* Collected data
****************
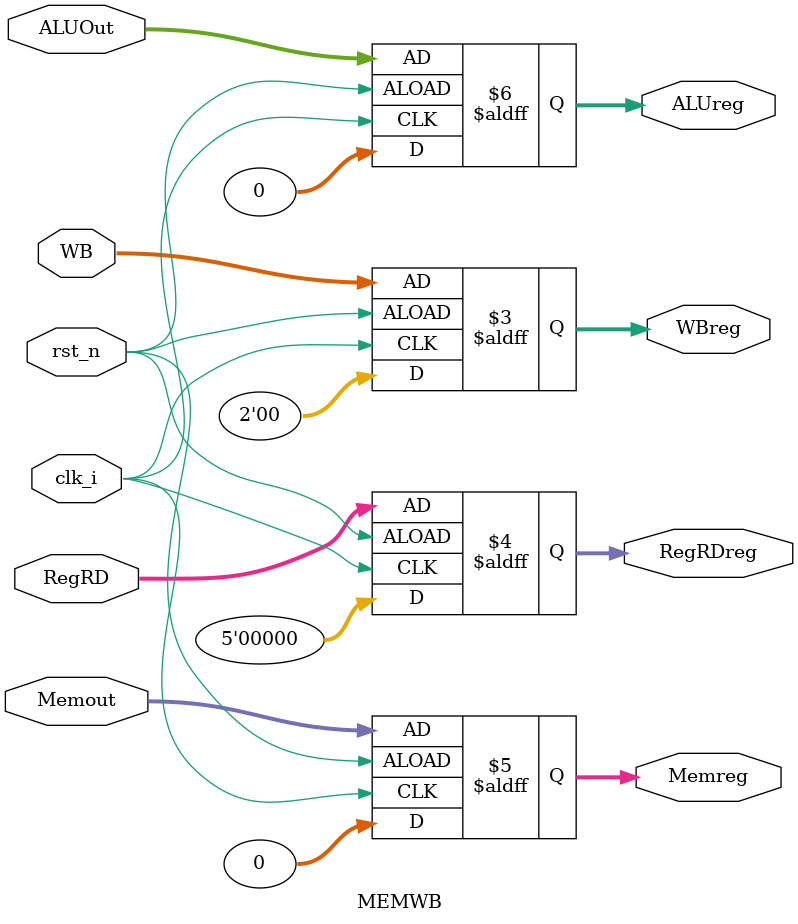
<source format=v>
module IFID(clk_i, rst_n, PC_Plus4, Inst, InstReg, PC_Plus4Reg);
    
    input clk_i,rst_n;
    input [31:0] PC_Plus4,Inst;
    //input IFIDWrite,flush;

    output [31:0] InstReg, PC_Plus4Reg;
    reg [31:0] InstReg, PC_Plus4Reg;


    always@(posedge clk_i or posedge rst_n)
    begin
        if(rst_n == 0 ) //|| flush
        begin
            InstReg <= 0;
            PC_Plus4Reg <=0;
        end
        else //if(IFIDWrite)
        begin
            InstReg <= Inst;
            PC_Plus4Reg <= PC_Plus4;
        end
    end

endmodule


module IDEX(clk_i, rst_n ,WB ,M ,EX ,PC_Plus4, DataA , DataB, imm_value, zero_value, Shifter, RegRt, RegRd, func_i,  WBreg, Mreg, EXreg, PC_Plus4reg, DataAreg, DataBreg, imm_valuereg, zero_valuereg, Shifterreg, RegRtreg, RegRdreg, func_ireg);

    input clk_i, rst_n;
    input [1:0] WB;
    input [2:0] M;
    input [6:0] EX;
    input [31:0] PC_Plus4;
    input [31:0] DataA,DataB,imm_value,zero_value;
    input [4:0] Shifter;
    input [4:0] RegRt,RegRd;
    input [5:0] func_i;
    
    output [1:0] WBreg;
    output [2:0] Mreg;
    output [6:0] EXreg;
    output [31:0] PC_Plus4reg;
    output [31:0] DataAreg,DataBreg,imm_valuereg,zero_valuereg;
    output [4:0] Shifterreg;
    output [4:0] RegRtreg,RegRdreg;
    output [5:0] func_ireg;
    
    reg [1:0] WBreg;
    reg [2:0] Mreg;
    reg [6:0] EXreg;
    reg [31:0] PC_Plus4reg;
    reg [31:0] DataAreg,DataBreg,imm_valuereg,zero_valuereg;
    reg [4:0] Shifterreg;
    reg [4:0] RegRtreg,RegRdreg;
    reg [5:0] func_ireg;
 
    always@(posedge clk_i or posedge rst_n)
    begin
        if(rst_n == 0) 
        begin
            WBreg <= 0;
            Mreg <= 0;
            EXreg <= 0;
            PC_Plus4reg <= 0;
            DataAreg <= 0;
            DataBreg <= 0;
            imm_valuereg <= 0;
            zero_valuereg <= 0;
            Shifterreg <= 0;
            RegRtreg <= 0;
            RegRdreg <= 0;
            func_ireg <= 0;
        end
        else
        begin
            WBreg <= WB;
            Mreg <= M;
            EXreg <= EX;
            PC_Plus4reg <= PC_Plus4;
            DataAreg <= DataA;
            DataBreg <= DataB;
            imm_valuereg <= imm_value;
            zero_valuereg <= zero_value;
            Shifterreg <= Shifter;
            RegRtreg <= RegRt;
            RegRdreg <= RegRd;
            func_ireg <= func_i;
        end
    end
    
endmodule

module EXMEM(clk_i, rst_n , WB, M, PC_Branch, ALUOut, RegRD, Mem_WriteData, Branch_type_out,  WBreg, Mreg, PC_Branchreg, ALUreg, RegRDreg, Mem_WriteDatareg, Branch_typereg);

   input clk_i, rst_n;
   input [1:0] WB;
   input [2:0] M;
   input [31:0] PC_Branch;
   input [4:0] RegRD;
   input [31:0] ALUOut, Mem_WriteData;
   input Branch_type_out;

   output [1:0] WBreg;
   output [2:0] Mreg;
   output [31:0] PC_Branchreg;
   output [4:0] RegRDreg;
   output [31:0] ALUreg,Mem_WriteDatareg;
   output Branch_typereg;
   

   reg [1:0] WBreg;
   reg [2:0] Mreg;
   reg [31:0] PC_Branchreg;
   reg [4:0] RegRDreg;
   reg [31:0] ALUreg,Mem_WriteDatareg;
   reg Branch_typereg;


    always@(posedge clk_i or posedge rst_n)
    begin
        if(rst_n == 0) 
        begin
            WBreg <= 0;
            Mreg <= 0;
            PC_Branchreg <= 0;
            ALUreg <= 0;
            Mem_WriteDatareg <= 0;
            RegRDreg <= 0;
            Branch_typereg <= 0;
        end
        else
        begin
            WBreg <= WB;
            Mreg <= M;
            PC_Branchreg <= PC_Branch;
            ALUreg <= ALUOut;
            Mem_WriteDatareg <= Mem_WriteData;
            RegRDreg <= RegRD;
            Branch_typereg <= Branch_type_out;
        end
    end

endmodule


module MEMWB(clk_i, rst_n, WB, Memout, ALUOut, RegRD,  WBreg, Memreg, ALUreg, RegRDreg);

   input clk_i, rst_n;
   input [1:0] WB;
   input [4:0] RegRD;
   input [31:0] Memout,ALUOut;

   output [1:0] WBreg;
   output [4:0] RegRDreg;
   output [31:0] Memreg,ALUreg;

   reg [1:0] WBreg;
   reg [4:0] RegRDreg;
   reg [31:0] Memreg,ALUreg;
   

    always@(posedge clk_i or posedge rst_n)
    begin
        if(rst_n == 0) 
        begin
            WBreg <= 0;
            Memreg <= 0;
            ALUreg <= 0;
            RegRDreg <= 0;
        end
        else
        begin
            WBreg <= WB;
            Memreg <= Memout;
            ALUreg <= ALUOut;
            RegRDreg <= RegRD;
        end
    end
endmodule
</source>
****************
* Your instructions
Filter the preceding entries down to the lines with "InstReg".

* Task response
module IFID(clk_i, rst_n, PC_Plus4, Inst, InstReg, PC_Plus4Reg);
    output [31:0] InstReg, PC_Plus4Reg;
    reg [31:0] InstReg, PC_Plus4Reg;
            InstReg <= 0;
            InstReg <= Inst;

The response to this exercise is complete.